Dataset excerpts
========================

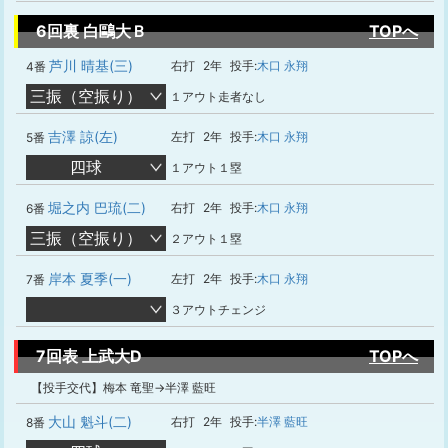
6回裏 白鷗大Ｂ
TOPへ
芦川 晴基(三)
右打
2年
投手:
木口 永翔
4番
三振（空振り）
１アウト走者なし
吉澤 諒(左)
左打
2年
投手:
木口 永翔
5番
四球
１アウト１塁
堀之内 巴琉(二)
右打
2年
投手:
木口 永翔
6番
三振（空振り）
２アウト１塁
岸本 夏季(一)
左打
2年
投手:
木口 永翔
7番
３アウトチェンジ
7回表 上武大D
TOPへ
【投手交代】梅本 竜聖→半澤 藍旺
大山 魁斗(二)
右打
2年
投手:
半澤 藍旺
8番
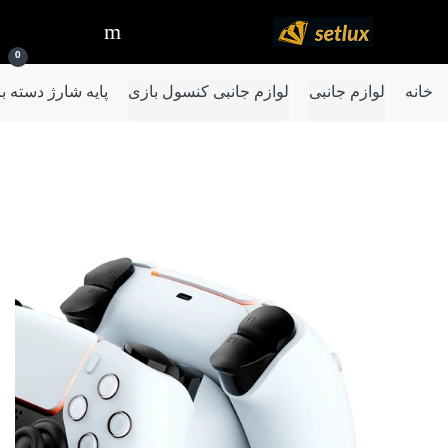
Ski
Ski
t
t
0
navigatio
conten
خانه
لوازم جانبی
لوازم جانبی کنسول بازی
پایه شارژ دسته بازی پلی استیشن 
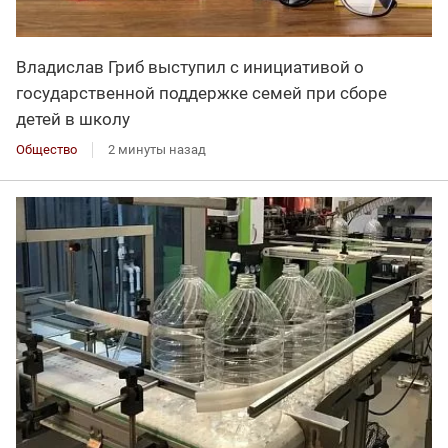
Владислав Гриб выступил с инициативой о
государственной поддержке семей при сборе
детей в школу
Общество
2 минуты назад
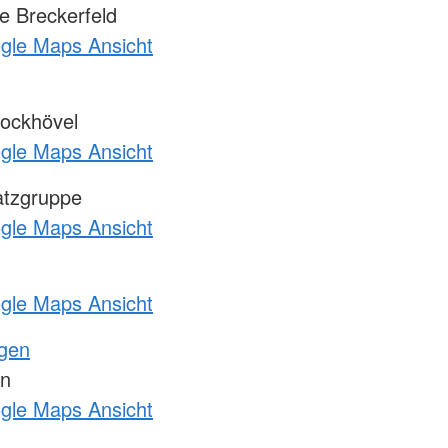
 Breckerfeld
ogle Maps Ansicht
ockhövel
ogle Maps Ansicht
atzgruppe
ogle Maps Ansicht
ogle Maps Ansicht
ngen
en
ogle Maps Ansicht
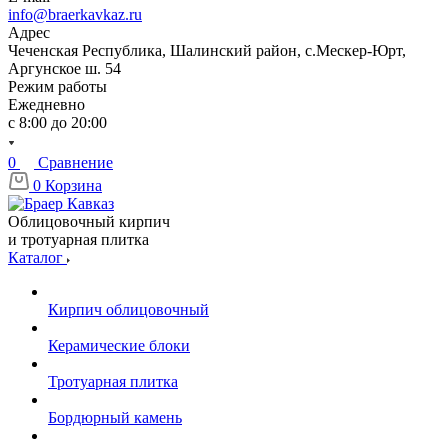
info@braerkavkaz.ru
Адрес
Чеченская Республика, Шалинский район, с.Мескер-Юрт,
Аргунское ш. 54
Режим работы
Ежедневно
с 8:00 до 20:00
0
Сравнение
0
Корзина
Облицовочный кирпич
и тротуарная плитка
Каталог
Кирпич облицовочный
Керамические блоки
Тротуарная плитка
Бордюрный камень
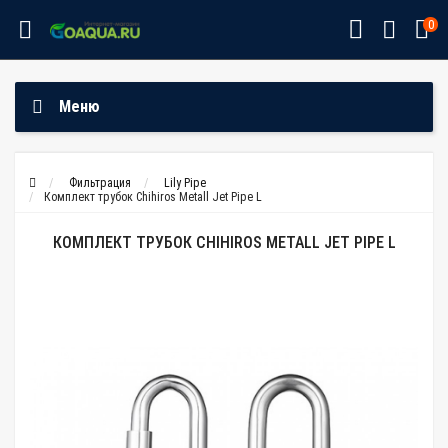
0
Меню
Фильтрация
Lily Pipe
Комплект трубок Chihiros Metall Jet Pipe L
КОМПЛЕКТ ТРУБОК CHIHIROS METALL JET PIPE L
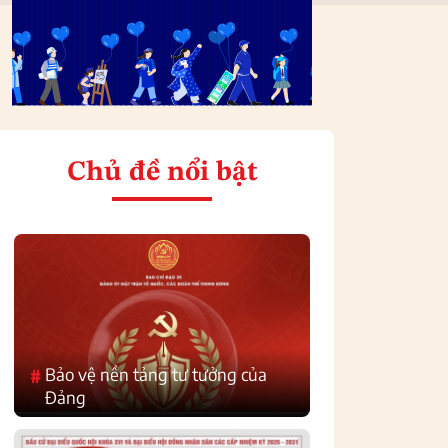
Chủ đề nổi bật
Bảo vệ nền tảng tư tưởng của
#
Đảng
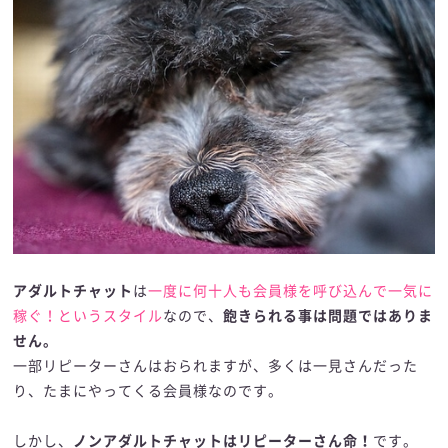
アダルトチャット
は
一度に何十人も会員様を呼び込んで一気に
稼ぐ！というスタイル
なので、
飽きられる事は問題ではありま
せん。
一部リピーターさんはおられますが、多くは一見さんだった
り、たまにやってくる会員様なのです。
しかし、
ノンアダルトチャットはリピーターさん命！
です。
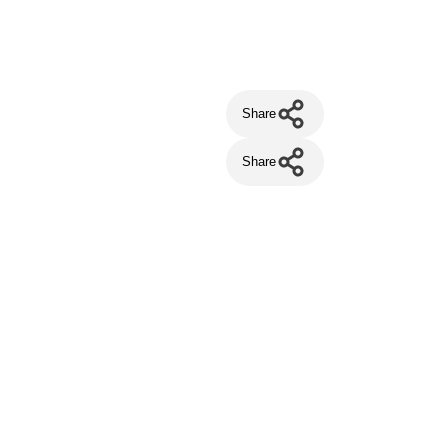
Share
Share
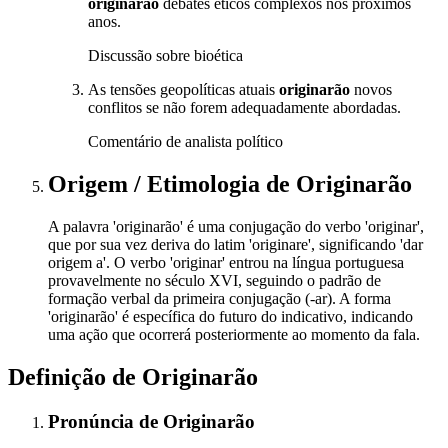
originarão
debates éticos complexos nos próximos
anos.
Discussão sobre bioética
As tensões geopolíticas atuais
originarão
novos
conflitos se não forem adequadamente abordadas.
Comentário de analista político
Origem / Etimologia
de
Originarão
A palavra 'originarão' é uma conjugação do verbo 'originar',
que por sua vez deriva do latim 'originare', significando 'dar
origem a'. O verbo 'originar' entrou na língua portuguesa
provavelmente no século XVI, seguindo o padrão de
formação verbal da primeira conjugação (-ar). A forma
'originarão' é específica do futuro do indicativo, indicando
uma ação que ocorrerá posteriormente ao momento da fala.
Definição de
Originarão
Pronúncia
de
Originarão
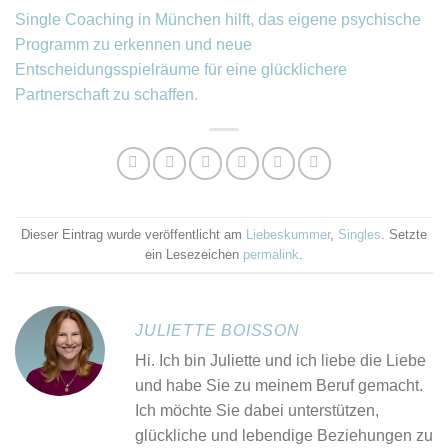
Single Coaching in München hilft, das eigene psychische
Programm zu erkennen und neue
Entscheidungsspielräume für eine glücklichere
Partnerschaft zu schaffen.
Dieser Eintrag wurde veröffentlicht am
Liebeskummer
,
Singles
. Setzte
ein Lesezeichen
permalink
.
JULIETTE BOISSON
Hi. Ich bin Juliette und ich liebe die Liebe
und habe Sie zu meinem Beruf gemacht.
Ich möchte Sie dabei unterstützen,
glückliche und lebendige Beziehungen zu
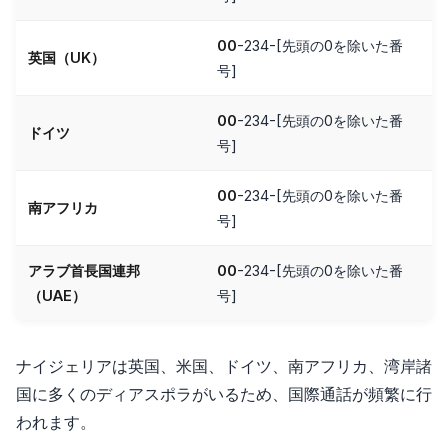
00
-234-[先頭の0を除いた番
英国（UK）
号]
00
-234-[先頭の0を除いた番
ドイツ
号]
00
-234-[先頭の0を除いた番
南アフリカ
号]
アラブ首長国連邦
00
-234-[先頭の0を除いた番
（UAE）
号]
ナイジェリアは英国、米国、ドイツ、南アフリカ、湾岸諸
国に多くのディアスポラがいるため、国際通話が頻繁に行
われます。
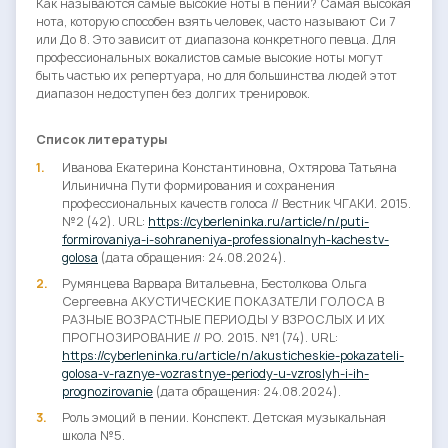
Как называются самые высокие ноты в пении? Самая высокая
нота, которую способен взять человек, часто называют Си 7
или До 8. Это зависит от диапазона конкретного певца. Для
профессиональных вокалистов самые высокие ноты могут
быть частью их репертуара, но для большинства людей этот
диапазон недоступен без долгих тренировок.
Список литературы
Иванова Екатерина Константиновна, Охтярова Татьяна
Ильинична Пути формирования и сохранения
профессиональных качеств голоса // Вестник ЧГАКИ. 2015.
№2 (42). URL:
https://cyberleninka.ru/article/n/puti-
formirovaniya-i-sohraneniya-professionalnyh-kachestv-
golosa
(дата обращения: 24.08.2024).
Румянцева Варвара Витальевна, Бестолкова Ольга
Сергеевна АКУСТИЧЕСКИЕ ПОКАЗАТЕЛИ ГОЛОСА В
РАЗНЫЕ ВОЗРАСТНЫЕ ПЕРИОДЫ У ВЗРОСЛЫХ И ИХ
ПРОГНОЗИРОВАНИЕ // РО. 2015. №1 (74). URL:
https://cyberleninka.ru/article/n/akusticheskie-pokazateli-
golosa-v-raznye-vozrastnye-periody-u-vzroslyh-i-ih-
prognozirovanie
(дата обращения: 24.08.2024).
Роль эмоций в пении. Конспект. Детская музыкальная
школа №5.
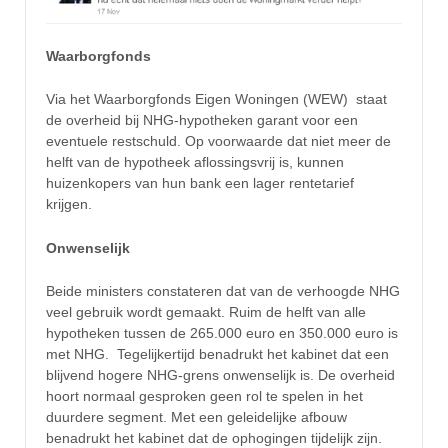
Waarborgfonds
Via het Waarborgfonds Eigen Woningen (WEW) staat
de overheid bij NHG-hypotheken garant voor een
eventuele restschuld. Op voorwaarde dat niet meer de
helft van de hypotheek aflossingsvrij is, kunnen
huizenkopers van hun bank een lager rentetarief
krijgen.
Onwenselijk
Beide ministers constateren dat van de verhoogde NHG
veel gebruik wordt gemaakt. Ruim de helft van alle
hypotheken tussen de 265.000 euro en 350.000 euro is
met NHG. Tegelijkertijd benadrukt het kabinet dat een
blijvend hogere NHG-grens onwenselijk is. De overheid
hoort normaal gesproken geen rol te spelen in het
duurdere segment. Met een geleidelijke afbouw
benadrukt het kabinet dat de ophogingen tijdelijk zijn.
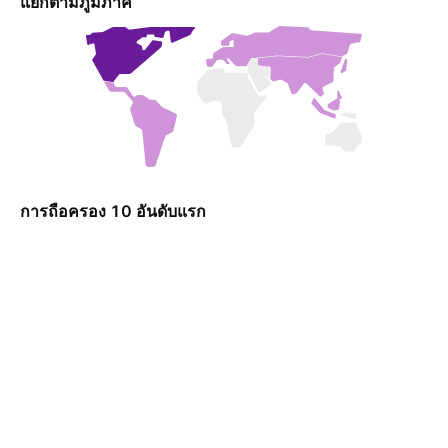
แยกตามภูมิภาค
การถือครอง 10 อันดับแรก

========================

Respond with the exact lines above running from the one containing "飽きられる事は問題ではありま" to the one containing "und habe Sie zu meinem Beruf gemacht.", both ends kept and no pictures included.

飽きられる事は問題ではありま
せん。
一部リピーターさんはおられますが、多くは一見さんだった
り、たまにやってくる会員様なのです。
しかし、
ノンアダルトチャットはリピーターさん命！
です。
Share
Share
originarão
debates éticos complexos nos próximos
anos.
Discussão sobre bioética
As tensões geopolíticas atuais
originarão
novos
conflitos se não forem adequadamente abordadas.
Comentário de analista político
Origem / Etimologia
de
Originarão
A palavra 'originarão' é uma conjugação do verbo 'originar',
que por sua vez deriva do latim 'originare', significando 'dar
origem a'. O verbo 'originar' entrou na língua portuguesa
provavelmente no século XVI, seguindo o padrão de
formação verbal da primeira conjugação (-ar). A forma
'originarão' é específica do futuro do indicativo, indicando
uma ação que ocorrerá posteriormente ao momento da fala.
Definição de
Originarão
Pronúncia
de
Originarão
Single Coaching in München hilft, das eigene psychische
Programm zu erkennen und neue
Entscheidungsspielräume für eine glücklichere
Partnerschaft zu schaffen.
Dieser Eintrag wurde veröffentlicht am
Liebeskummer
,
Singles
. Setzte
ein Lesezeichen
permalink
.
JULIETTE BOISSON
Hi. Ich bin Juliette und ich liebe die Liebe
und habe Sie zu meinem Beruf gemacht.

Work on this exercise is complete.